A prime goal for the project is to help the partners' development staffs make the leap from the traditional waterfall development life cycle and procedural programming paradigms to modern iterative development life cycle and object-oriented programming. Delivering the Core Business Processes as it has done, IBM is earnestly meeting the goal. The design models and source code for these high-level aggregations can be read and studied for their educational value as well as used as application building blocks.

Writing on the eve of the first product announcements, a definitive answer to the question of whether or not IBM's San Francisco project will succeed is premature. However, several meaningful differences from the early projects are already apparent:

*IBM did not launch this program with immense publicity and fanfare. Instead, work was done quietly and deliberately with a large group of partners and not in the glare of constant press releases and analyst pronouncements.

*IBM worked closely with a large group of partners who really are the customers to understand its requirements to the nth detail rather than assembling a set of industry insiders to decide the customers' needs for them.

*The San Francisco Project is based on real, existing (albeit cutting edge) technology and is an attempt to apply that technology, not invent more.

*The first real burst of sunlight being given to the project is the announcement of real, usable products.

These factors aren't conclusive; the question will not be truly answerable for a year or two, when IBM's partners have built and tried to sell their own products based on this framework. However, as a further sign of the giant's turnaround, San Francisco shows that IBM is learning its lessons and trying to live in the current age of computing; yesterday's glories are celebrated, but aren't ruling the present.

The Andrews Group report cites several additional reasons to be optimistic: the first release has overcome some of the hardest problems; IBM is not pushing for near-term profits; a large number of application developers need San Francisco to succeed; and, the business proposition is attractive to independent software vendors. How can you judge for yourself if this product is living up to its potential? Key indicators include a steady stream of function and performance improvements, software tools with San Francisco-specific capabilities, real deployments of San Francisco-based applications, and customer demand for these applications.
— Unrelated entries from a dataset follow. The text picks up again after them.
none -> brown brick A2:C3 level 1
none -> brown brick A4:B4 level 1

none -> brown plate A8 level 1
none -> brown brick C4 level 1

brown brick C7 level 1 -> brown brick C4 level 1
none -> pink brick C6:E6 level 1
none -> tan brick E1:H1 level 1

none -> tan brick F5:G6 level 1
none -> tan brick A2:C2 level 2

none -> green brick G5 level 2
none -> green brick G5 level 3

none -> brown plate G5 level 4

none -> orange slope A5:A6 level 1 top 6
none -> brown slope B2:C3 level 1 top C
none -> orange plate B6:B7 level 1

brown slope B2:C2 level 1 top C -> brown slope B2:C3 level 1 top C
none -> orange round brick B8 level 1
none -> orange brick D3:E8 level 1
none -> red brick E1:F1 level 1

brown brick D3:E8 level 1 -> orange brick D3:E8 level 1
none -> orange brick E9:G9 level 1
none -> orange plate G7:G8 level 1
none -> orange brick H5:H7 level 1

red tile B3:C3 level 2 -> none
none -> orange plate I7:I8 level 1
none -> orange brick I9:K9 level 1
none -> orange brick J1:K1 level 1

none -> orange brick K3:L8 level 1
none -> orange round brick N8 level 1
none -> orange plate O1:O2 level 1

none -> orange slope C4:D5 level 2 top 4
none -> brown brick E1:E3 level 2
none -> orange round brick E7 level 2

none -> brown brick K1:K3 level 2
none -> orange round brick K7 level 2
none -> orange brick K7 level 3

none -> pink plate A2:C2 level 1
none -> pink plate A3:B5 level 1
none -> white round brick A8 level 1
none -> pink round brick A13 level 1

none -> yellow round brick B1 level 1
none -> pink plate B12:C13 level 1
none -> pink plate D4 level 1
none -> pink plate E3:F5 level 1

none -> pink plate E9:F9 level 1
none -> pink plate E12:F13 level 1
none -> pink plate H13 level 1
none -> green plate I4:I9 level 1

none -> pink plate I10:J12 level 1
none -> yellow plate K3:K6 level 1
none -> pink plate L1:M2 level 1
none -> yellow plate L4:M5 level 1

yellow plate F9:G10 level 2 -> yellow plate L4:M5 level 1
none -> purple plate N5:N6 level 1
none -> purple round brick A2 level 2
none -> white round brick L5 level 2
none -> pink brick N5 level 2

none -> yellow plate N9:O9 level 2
The San Francisco Project is a sophisticated effort that may result in one of the first widely used, powerful business object frameworks. The design clearly takes advantage of well-understood object-oriented analysis and design procedures, design patterns, and spiral software construction practices. The move from C++ to Java shows an organizational maturity that many would not have recognized even a year ago. The final answer may not be in, but clearly the cards are falling in the right combinations.